I recently attended a National Consortium for Data Science event at a local university (University of North Carolina at Chapel Hill). As you can imagine, many people were talking about Big Data and Data Scientists. But my opinion about the term “Data Scientist” seems to differ from everyone else’s.
I first heard the term “Data Scientist” about 5 years ago when I joined the Watson group at IBM. No one seemed to know what the term really meant then, but the idea was the world of Big Data was going to require a lot of new skills and that very few people had the necessary skills to successfully compete. So we had to get started building those skills now.
At that time, the mental image that formed in my head was a “cloud of skills”: that is, a cloud of points where each point represented one skill. The cloud contained a rather large number (20-30) of points/skills. We could certainly identify some of the points/skills (data collection, data cataloging, model building, machine learning, etc), but it was assumed that some of these necessary, new skills were currently unknown or at best ill-defined. I imagined the cloud was currently diffuse, but over time, as everyone began to better understand just what was required, the cloud of skills would contract, becoming denser and better focused.
Now, some five years later, the situation seems to have only gotten worse. The term “Data Scientist” has become an all-inclusive, catch-all and kitchen sink. Whenever some sees something that seems to be required, they toss it into the cloud of skills every Data Scientist “must have”. The cloud is getting bigger. It is getting broader. It is getting more diffuse.
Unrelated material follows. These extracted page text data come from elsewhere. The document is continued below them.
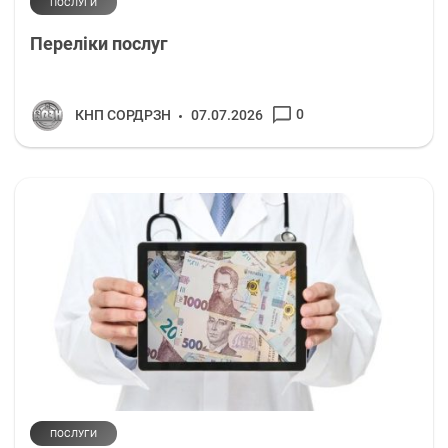
ПОСЛУГИ
Переліки послуг
0
КНП СОРДРЗН
07.07.2026
ПОСЛУГИ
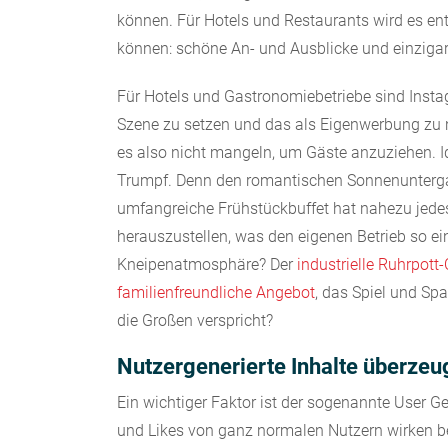
können. Für Hotels und Restaurants wird es en
können: schöne An- und Ausblicke und einzigart
Für Hotels und Gastronomiebetriebe sind Insta
Szene zu setzen und das als Eigenwerbung zu n
es also nicht mangeln, um Gäste anzuziehen. Id
Trumpf. Denn den romantischen Sonnenuntergan
umfangreiche Frühstückbuffet hat nahezu jedes
herauszustellen, was den eigenen Betrieb so ei
Kneipenatmosphäre? Der
industrielle Ruhrpot
familienfreundliche Angebot
, das Spiel und Spa
die Großen verspricht?
Nutzergenerierte Inhalte überzeu
Ein wichtiger Faktor ist der sogenannte User 
und Likes von ganz normalen Nutzern wirken b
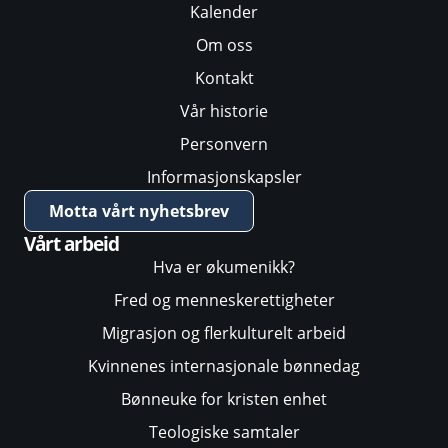
Kalender
Om oss
Kontakt
Vår historie
Personvern
Informasjonskapsler
Motta vårt nyhetsbrev
Vårt arbeid
Hva er økumenikk?
Fred og menneskerettigheter
Migrasjon og flerkulturelt arbeid
Kvinnenes internasjonale bønnedag
Bønneuke for kristen enhet
Teologiske samtaler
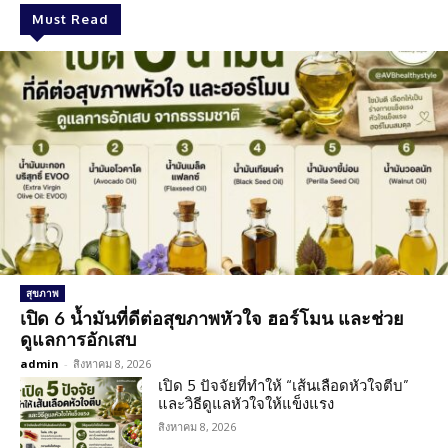
Must Read
สุขภาพ
เปิด 6 น้ำมันที่ดีต่อสุขภาพหัวใจ ฮอร์โมน และช่วย
ดูแลการอักเสบ
admin
-
สิงหาคม 8, 2026
เปิด 5 ปัจจัยที่ทำให้ “เส้นเลือดหัวใจตีบ”
และวิธีดูแลหัวใจให้แข็งแรง
สิงหาคม 8, 2026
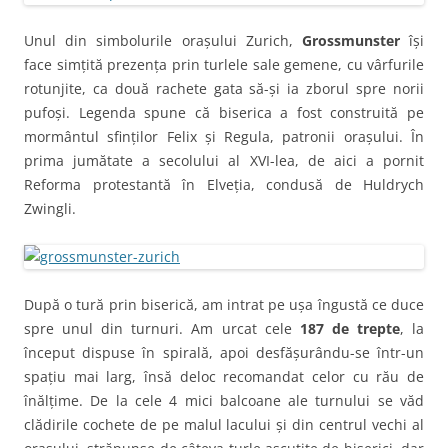
Unul din simbolurile orașului Zurich,
Grossmunster
își
face simțită prezența prin turlele sale gemene, cu vârfurile
rotunjite, ca două rachete gata să-și ia zborul spre norii
pufoși. Legenda spune că biserica a fost construită pe
mormântul sfinților Felix și Regula, patronii orașului. În
prima jumătate a secolului al XVI-lea, de aici a pornit
Reforma protestantă în Elveția, condusă de Huldrych
Zwingli.
După o tură prin biserică, am intrat pe ușa îngustă ce duce
spre unul din turnuri. Am urcat cele
187 de trepte
, la
început dispuse în spirală, apoi desfășurându-se într-un
spațiu mai larg, însă deloc recomandat celor cu rău de
înălțime. De la cele 4 mici balcoane ale turnului se văd
clădirile cochete de pe malul lacului și din centrul vechi al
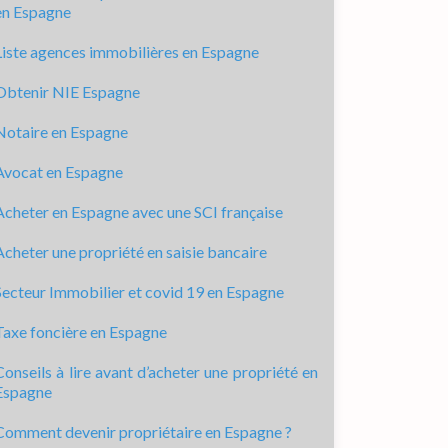
en Espagne
Liste agences immobilières en Espagne
Obtenir NIE Espagne
Notaire en Espagne
Avocat en Espagne
Acheter en Espagne avec une SCI française
Acheter une propriété en saisie bancaire
Secteur Immobilier et covid 19 en Espagne
Taxe foncière en Espagne
Conseils à lire avant d’acheter une propriété en
Espagne
Comment devenir propriétaire en Espagne ?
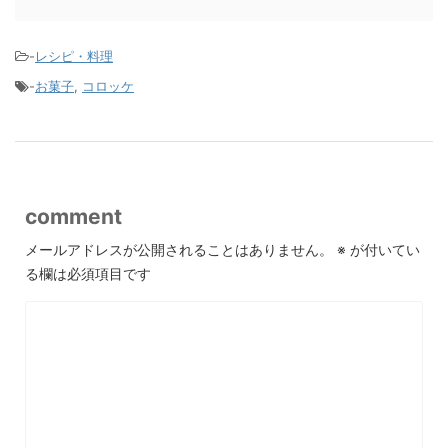
-
レシピ・料理
-
お菓子
,
コロッケ
comment
メールアドレスが公開されることはありません。
※
が付いてい
る欄は必須項目です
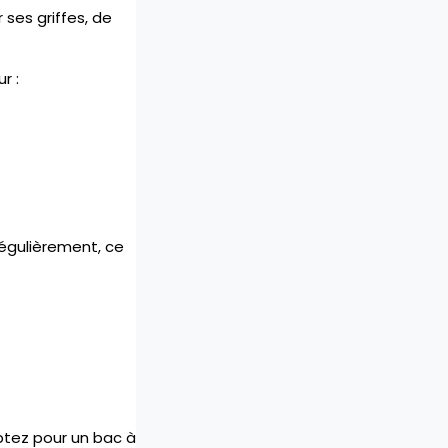
 ses griffes, de
r :
régulièrement, ce
Optez pour un bac à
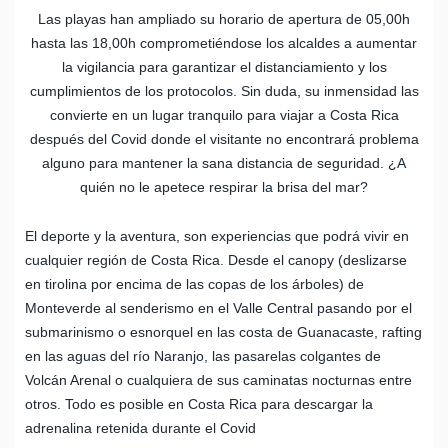
Las playas han ampliado su horario de apertura de 05,00h
hasta las 18,00h comprometiéndose los alcaldes a aumentar
la vigilancia para garantizar el distanciamiento y los
cumplimientos de los protocolos. Sin duda, su inmensidad las
convierte en un lugar tranquilo para viajar a Costa Rica
después del Covid donde el visitante no encontrará problema
alguno para mantener la sana distancia de seguridad. ¿A
quién no le apetece respirar la brisa del mar?
El deporte y la aventura, son experiencias que podrá vivir en
cualquier región de Costa Rica. Desde el canopy (deslizarse
en tirolina por encima de las copas de los árboles) de
Monteverde al senderismo en el Valle Central pasando por el
submarinismo o esnorquel en las costa de Guanacaste, rafting
en las aguas del río Naranjo, las pasarelas colgantes de
Volcán Arenal o cualquiera de sus caminatas nocturnas entre
otros. Todo es posible en Costa Rica para descargar la
adrenalina retenida durante el Covid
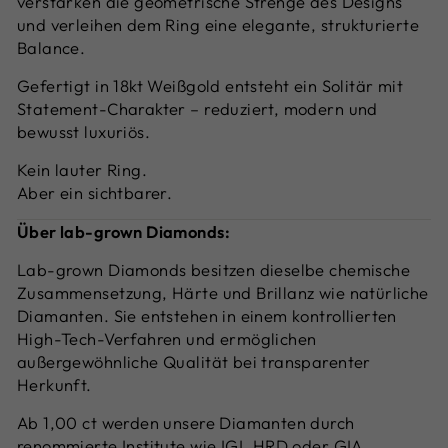
verstärken die geometrische Strenge des Designs
und verleihen dem Ring eine elegante, strukturierte
Balance.
Gefertigt in 18kt Weißgold entsteht ein Solitär mit
Statement-Charakter – reduziert, modern und
bewusst luxuriös.
Kein lauter Ring.
Aber ein sichtbarer.
Über lab-grown Diamonds:
Lab-grown Diamonds besitzen dieselbe chemische
Zusammensetzung, Härte und Brillanz wie natürliche
Diamanten. Sie entstehen in einem kontrollierten
High-Tech-Verfahren und ermöglichen
außergewöhnliche Qualität bei transparenter
Herkunft.
Ab 1,00 ct werden unsere Diamanten durch
renommierte Institute wie IGI, HRD oder GIA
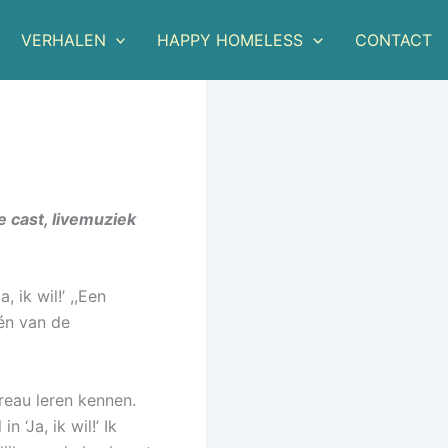
VERHALEN
HAPPY HOMELESS
CONTACT
e cast, livemuziek
 ik wil!’ ,,Een
één van de
ureau leren kennen.
 ‘Ja, ik wil!’ Ik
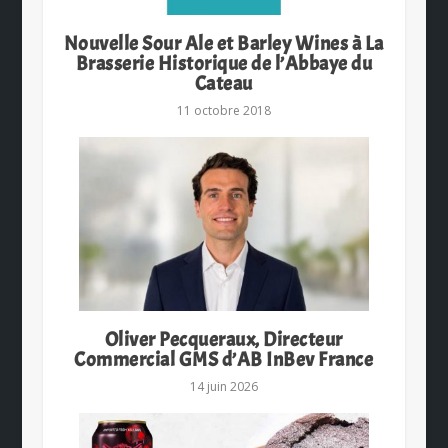
Nouvelle Sour Ale et Barley Wines à La
Brasserie Historique de l’Abbaye du
Cateau
11 octobre 2018
Oliver Pecqueraux, Directeur
Commercial GMS d’AB InBev France
14 juin 2026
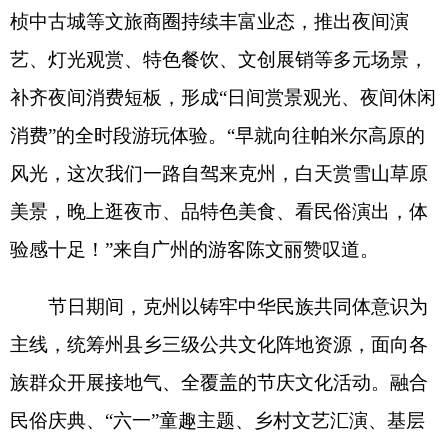
族群众开展接地气、全覆盖的节庆文化活动。融合
民俗庆典、
“
六一
”
童趣主题、乡村文艺汇演、基层
群众文化互动等多元内容，覆盖全年龄段群众，让
文化资源直达基层、惠及民生。
“
带着孩子在图书馆
参加民俗体验和趣味活动，特别有意义。
”
阿图什市
民古丽达娜
·
阿散说道。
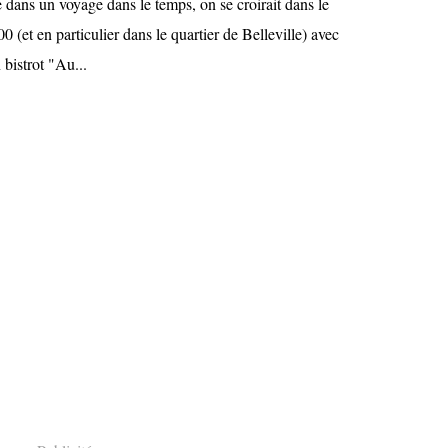
ans un voyage dans le temps, on se croirait dans le
0 (et en particulier dans le quartier de Belleville) avec
 bistrot "Au...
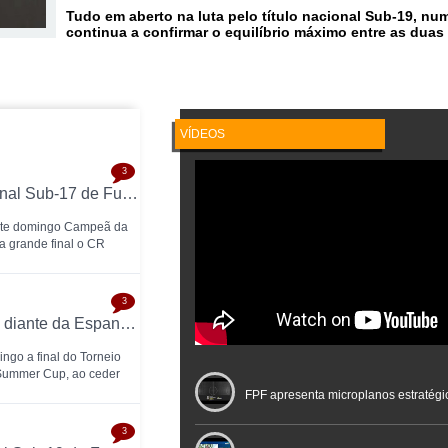
Tudo em aberto na luta pelo título nacional Sub-19, nu
continua a confirmar o equilíbrio máximo entre as duas
VÍDEOS
3
GCR Nun'Álvares conquista a Taça Nacional Sub-17 de Futsal nas grandes penalidades e sobe ao Nacional
este domingo Campeã da
a grande final o CR
3
Sub-19 caem na final do Torneio de Poreč diante da Espanha (1-2)
ngo a final do Torneio
 Summer Cup, ao ceder
FPF apresenta microplanos estratégi
3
I agree that many skills are needed to adequately work with big data. Some of the skills in this cloud are
- business analyst who identifies what a business needs or would find valuable along with plausible ideas of what might be technically possible
- architect capable of turning the business analyst’s vision (which is likely partially right and partially wrong) and converting it into something that can actually be built
- data gatherer (both raw data and ground truth)
- digital rights manager
- data manipulator
- data organizer and cataloger
- model builder
- machine learning expert
- visualization builder
- security architect to ensure data is protected
- DevOps person to continuously fuse all these parts together over the course of many experiments
- statistician
- lawyer to oversee the contracts across the many different parties involved
- dynamic presenter who can persuasively demonstrate the solution
Sure, there may be a few brilliant, lone wolf geniuses out there who possess all these skills. But, realistically, it is inconceivable to me that there will ever be a large number of people who have all of these skills, and thus become true examples of the all-inclusive “Data Scientist”.
Instead of trying to jam all of these skills into a single person, what we really need are “Data Teams”. Every other kind of engineering uses teams, so why should the world of Big Data be different? I predict two possible evolutions for the term “Data Scientist”:
- [all-inclusive] The term Data Scientist continues to be all-inclusive, becoming so broad and so ill-defined that it becomes unstable and completely collapses, signifying nothing useful. It will be added to the trash heap of unused terms.
- [data-focused] The term Data Scientist will come to mean a person responsible for the large volumes of data. In the list above, this includes data gatherer, digital rights manager, data manipulator, and data organizer. Of course people who play this role can have other, non-Data Scientist skills, too.
Let’s stop pretending we are searching for, or attempting to train, individuals who possess all of these skills. The all-inclusive version of the term “Data Scientist” is not stable.
I strongly encourage we adopt the “data-focused” version, because I believe we absolutely need people to perform this new and critically important role. Data is a new element to the puzzle and it will require special tooling and expertise. And Data Scientist seems to be the perfect term for someone concerned with the technical, organizational and legal aspects of Big Data. But we need to see the Data Scientist as just one member of a larger Data Team.
What do you think? Is there a better term for a data-focused member of the team? What skills can we realistically expect from a “data-focused” person?